═══ Vorliegender Text ═══

Neue Erkenntnisse zum Kastell in Kellmünz
Funde Mit modernsten Methoden haben Forscher den Grund am archäologischen Park durchleuchtet.
Dabei haben sie neue Spuren der alten Römer entdeckt
Kellmünz Dass hier ein spätrömisches Kastell vergraben liegt, unter den Erdschichten der Epochen, das wissen Forscher schon seit 1901. Damals begannen Archäologen in Kellmünz zu graben, und sie suchten seither immer wieder, zuletzt in den 80er-jahren. Erst vor fünf Wochen rollten nun Hightech-geräte über den Rasen in Kellmünz, am Archäologischen Park des Landkreises Neu-ulm. Mit Geoelektrik und Georadar suchte die Firma Terrana Geophysik nach Spuren metertief unter der Erdoberfläche – ohne zu buddeln. Was haben die Messungen zutage gebracht? Für den Kreisarchäologen Stefan Reuter bestätigen die Ergebnisse eines: Dies ist kein Kastell wie jedes andere.

═══ Einträge ═══

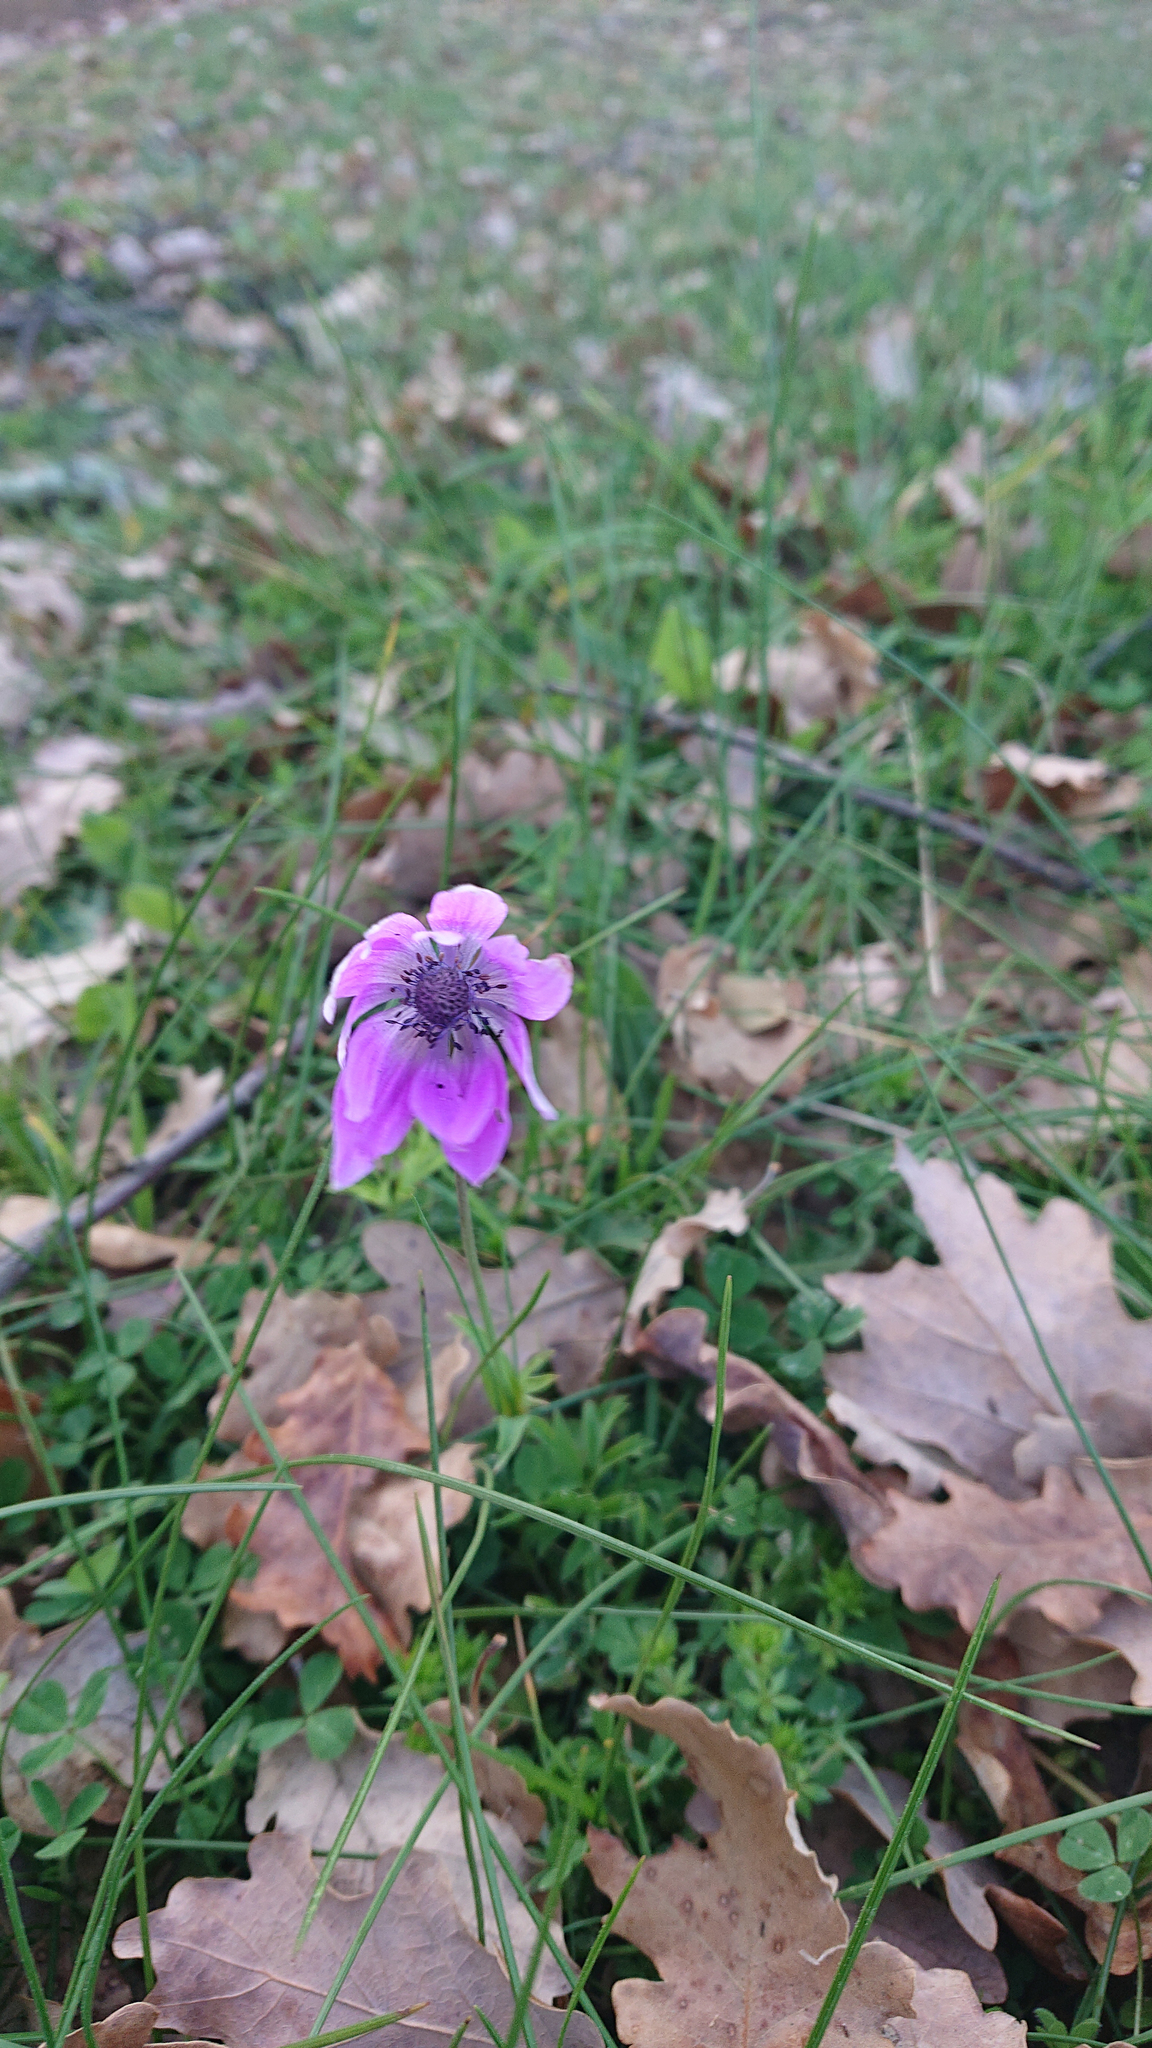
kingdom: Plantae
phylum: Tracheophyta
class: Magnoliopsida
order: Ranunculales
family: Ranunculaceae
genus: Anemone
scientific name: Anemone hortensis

═══

*Aufgaben*.
1 > Zähle alle Orts-, Firmen- und Personennamen auf, die im Text über das Kastell in Kellmünz vorkommen.
2 > Gib den Abschnitt von „Neue Erkenntnisse zum“ bis „wie jedes andere.“ aus dem Text über das Kastell in Kellmünz wieder und ändere darin „Kastell“ zu „Lager“.
Die Einträge werden hier nicht gebraucht.

*Lösungen*.
1 >
- Kellmünz
- Neu-ulm
- Terrana Geophysik
- Stefan Reuter

2 >
Neue Erkenntnisse zum Lager in Kellmünz
Funde Mit modernsten Methoden haben Forscher den Grund am archäologischen Park durchleuchtet.
Dabei haben sie neue Spuren der alten Römer entdeckt
Kellmünz Dass hier ein spätrömisches Lager vergraben liegt, unter den Erdschichten der Epochen, das wissen Forscher schon seit 1901. Damals begannen Archäologen in Kellmünz zu graben, und sie suchten seither immer wieder, zuletzt in den 80er-jahren. Erst vor fünf Wochen rollten nun Hightech-geräte über den Rasen in Kellmünz, am Archäologischen Park des Landkreises Neu-ulm. Mit Geoelektrik und Georadar suchte die Firma Terrana Geophysik nach Spuren metertief unter der Erdoberfläche – ohne zu buddeln. Was haben die Messungen zutage gebracht? Für den Kreisarchäologen Stefan Reuter bestätigen die Ergebnisse eines: Dies ist kein Lager wie jedes andere.